■ Required action ■
Would you please copy every line below that includes the string "stránok"?

Collection entries:
——

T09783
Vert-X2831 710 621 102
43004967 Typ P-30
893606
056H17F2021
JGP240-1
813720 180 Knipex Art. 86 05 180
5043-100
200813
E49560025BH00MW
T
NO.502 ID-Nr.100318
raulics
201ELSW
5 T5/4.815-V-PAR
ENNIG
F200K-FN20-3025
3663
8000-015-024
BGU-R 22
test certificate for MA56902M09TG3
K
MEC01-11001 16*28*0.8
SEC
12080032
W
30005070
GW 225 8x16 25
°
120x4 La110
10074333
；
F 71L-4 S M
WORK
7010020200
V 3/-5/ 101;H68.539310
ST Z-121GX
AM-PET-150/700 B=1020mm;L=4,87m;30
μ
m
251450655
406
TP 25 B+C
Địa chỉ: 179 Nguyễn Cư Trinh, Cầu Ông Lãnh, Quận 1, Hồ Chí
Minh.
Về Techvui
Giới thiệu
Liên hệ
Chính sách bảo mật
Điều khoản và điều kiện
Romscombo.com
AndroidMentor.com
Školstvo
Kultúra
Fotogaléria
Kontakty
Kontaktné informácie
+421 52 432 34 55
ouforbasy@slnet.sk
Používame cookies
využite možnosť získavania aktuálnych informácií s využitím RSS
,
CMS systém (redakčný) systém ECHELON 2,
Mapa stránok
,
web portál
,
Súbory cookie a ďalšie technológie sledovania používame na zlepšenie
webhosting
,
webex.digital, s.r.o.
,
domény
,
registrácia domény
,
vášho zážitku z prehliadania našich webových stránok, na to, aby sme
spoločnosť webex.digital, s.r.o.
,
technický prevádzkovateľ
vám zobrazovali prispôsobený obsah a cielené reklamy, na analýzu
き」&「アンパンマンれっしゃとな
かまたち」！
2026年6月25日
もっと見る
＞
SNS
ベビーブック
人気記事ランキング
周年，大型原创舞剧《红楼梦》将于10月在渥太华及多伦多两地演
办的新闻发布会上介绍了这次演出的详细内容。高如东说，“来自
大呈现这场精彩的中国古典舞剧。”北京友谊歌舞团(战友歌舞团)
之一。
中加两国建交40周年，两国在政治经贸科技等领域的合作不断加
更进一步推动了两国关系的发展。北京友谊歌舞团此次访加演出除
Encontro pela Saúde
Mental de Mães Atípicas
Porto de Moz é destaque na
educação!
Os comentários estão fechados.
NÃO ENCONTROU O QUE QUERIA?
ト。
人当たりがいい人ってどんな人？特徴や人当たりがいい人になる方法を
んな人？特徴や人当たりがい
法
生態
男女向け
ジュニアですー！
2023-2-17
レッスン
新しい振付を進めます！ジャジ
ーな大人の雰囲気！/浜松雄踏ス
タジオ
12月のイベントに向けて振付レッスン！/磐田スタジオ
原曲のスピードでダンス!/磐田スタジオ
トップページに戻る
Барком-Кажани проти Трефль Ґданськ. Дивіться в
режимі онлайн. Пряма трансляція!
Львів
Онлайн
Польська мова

——

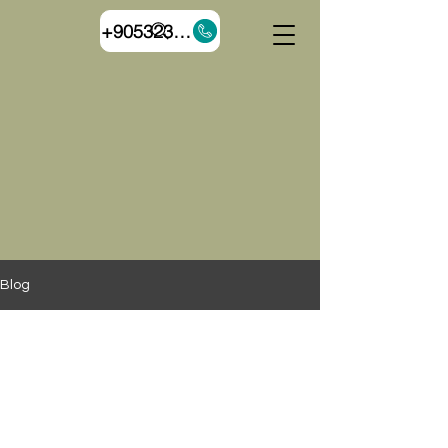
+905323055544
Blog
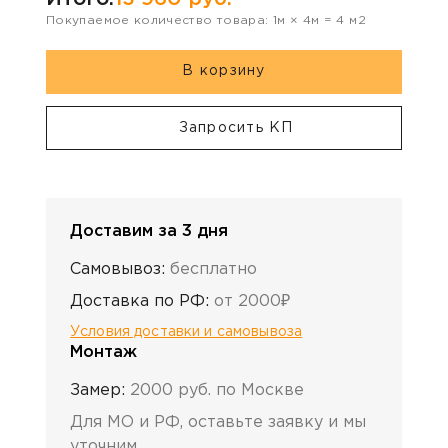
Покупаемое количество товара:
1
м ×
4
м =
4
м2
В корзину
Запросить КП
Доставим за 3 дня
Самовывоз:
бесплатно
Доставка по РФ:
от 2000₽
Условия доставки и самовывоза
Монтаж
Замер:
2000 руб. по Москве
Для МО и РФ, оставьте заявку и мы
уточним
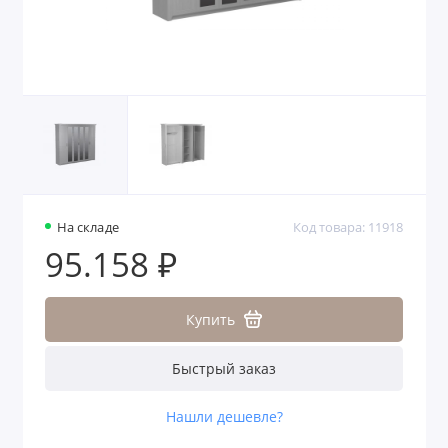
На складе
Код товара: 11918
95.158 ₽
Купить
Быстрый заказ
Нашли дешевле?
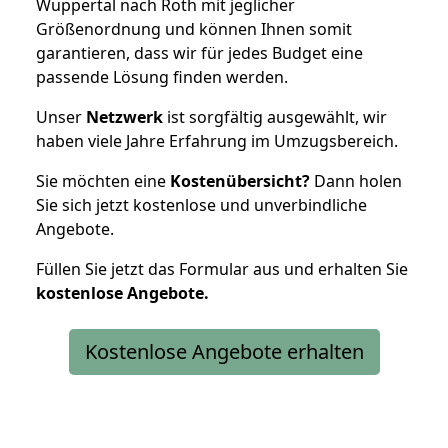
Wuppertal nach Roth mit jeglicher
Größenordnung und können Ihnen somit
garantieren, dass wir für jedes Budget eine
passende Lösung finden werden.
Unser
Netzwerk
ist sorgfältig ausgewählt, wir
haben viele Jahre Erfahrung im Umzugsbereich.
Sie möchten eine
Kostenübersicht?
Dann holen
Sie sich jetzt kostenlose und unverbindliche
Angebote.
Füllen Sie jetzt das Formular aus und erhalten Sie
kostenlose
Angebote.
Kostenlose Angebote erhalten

——

■ Answer to the exercise ■
Mapa stránok
vášho zážitku z prehliadania našich webových stránok, na to, aby sme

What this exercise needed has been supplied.